Antifraud Is Not a Switch: Why Fraud Detection Is Always a Tradeoff
Advertisers often think of antifraud as binary: on or off, protected or exposed. The reality is far more nuanced. Every antifraud decision involves tradeoffs between catching fraud and losing legitimate traffic.
The False Positive Problem
Antifraud systems make two types of errors:
False Negatives (Missed Fraud)
Fraud that slips through detection:
- Sophisticated bots that mimic human behavior
- Residential proxies that look like real users
- Click farms using real devices
- New fraud techniques not yet fingerprinted
False Positives (Blocked Legitimate Traffic)
Real users incorrectly flagged as fraud:
- Privacy-conscious users on VPNs
- Corporate users behind proxies
- Users with unusual but legitimate behavior
- New devices or browsers with thin history
The Sensitivity Dial
Imagine antifraud sensitivity as a dial from 1-10:
Low Sensitivity (1-3)
- Blocks: Only obvious, certain fraud
- Misses: Sophisticated fraud gets through
- False positives: Very few legitimate users blocked
- Use case: Maximize reach, accept some fraud cost
Medium Sensitivity (4-6)
- Blocks: Most common fraud patterns
- Misses: Some sophisticated attacks
- False positives: Some VPN users, edge cases blocked
- Use case: Balanced approach for most campaigns
High Sensitivity (7-10)
- Blocks: Anything suspicious
- Misses: Very little gets through
- False positives: Many legitimate users blocked
- Use case: High-value conversions where quality is critical
The Business Tradeoff
Choosing sensitivity is a business decision, not a technical one:
Example: CPA Campaign at $5 Payout
- Option A: Loose antifraud, 15% fraud rate, 100 conversions = $75 lost to fraud
- Option B: Strict antifraud, 5% fraud rate, 70 conversions = $17.50 lost to fraud
Option A: Net 85 valid conversions. Option B: Net 66.5 valid conversions.

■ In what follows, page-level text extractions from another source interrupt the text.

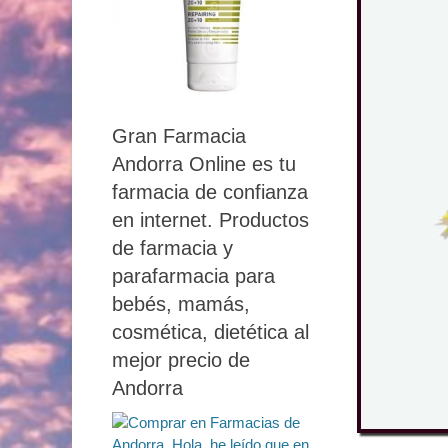
Gran Farmacia
Andorra Online es tu
farmacia de confianza
en internet. Productos
de farmacia y
parafarmacia para
bebés, mamás,
cosmética, dietética al
mejor precio de
Andorra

Loose antifraud wins - unless the 30 blocked conversions were actually valid (false positives).
The Hidden Cost of Strict Filtering
When you block aggressively:
- Real customers are turned away
- Lifetime value is lost, not just one conversion
- Competitors capture users you rejected
- Publishers stop sending you traffic
Why "Just Block All Fraud" Doesnt Work
Perfect Detection Doesnt Exist
No algorithm can perfectly separate humans from bots. The sophistication arms race never ends. Theres always a gray zone.
Fraud Definitions Vary
Is a VPN user fraud? What about someone who clicked accidentally? A user who converted but disputed the charge? "Fraud" isnt always clear-cut.
Context Matters
Traffic that looks fraudulent for one offer is fine for another:
- Datacenter IP might be fraud for local services but fine for B2B software
- Fast clicks might be bot fraud or just an eager user
- International IP might be VPN fraud or legitimate traveler
The Right Approach
Match Sensitivity to Value
- High-value conversions ($100+): Strict filtering justified
- Low-value conversions ($1-5): Volume matters more
- Brand campaigns: Reach usually beats purity
Test Different Levels
Run parallel campaigns with different antifraud settings. Measure actual ROI, not just fraud rates. Let data decide.
Layer Your Approach
- Soft filtering at ad serving (block obvious fraud)
- Harder filtering at conversion (validate valuable actions)
- Post-analysis to refine rules
Accept Imperfection
Budget for some fraud. Trying to eliminate 100% costs more (in lost legitimate traffic) than accepting a small fraud rate.
What This Means for Platforms
Good platforms let you choose your tradeoff:
- Adjustable sensitivity levels
- Visibility into whats being blocked and why
- Ability to recover false positives
- Data to optimize your settings
Bad platforms make the choice for you:
- One-size-fits-all antifraud
- No visibility into decisions
- No way to adjust sensitivity
- Trust us approach
Antifraud isnt about being "protected" or "exposed." Its about finding the right balance for your specific situation - and having the tools to adjust when that situation changes.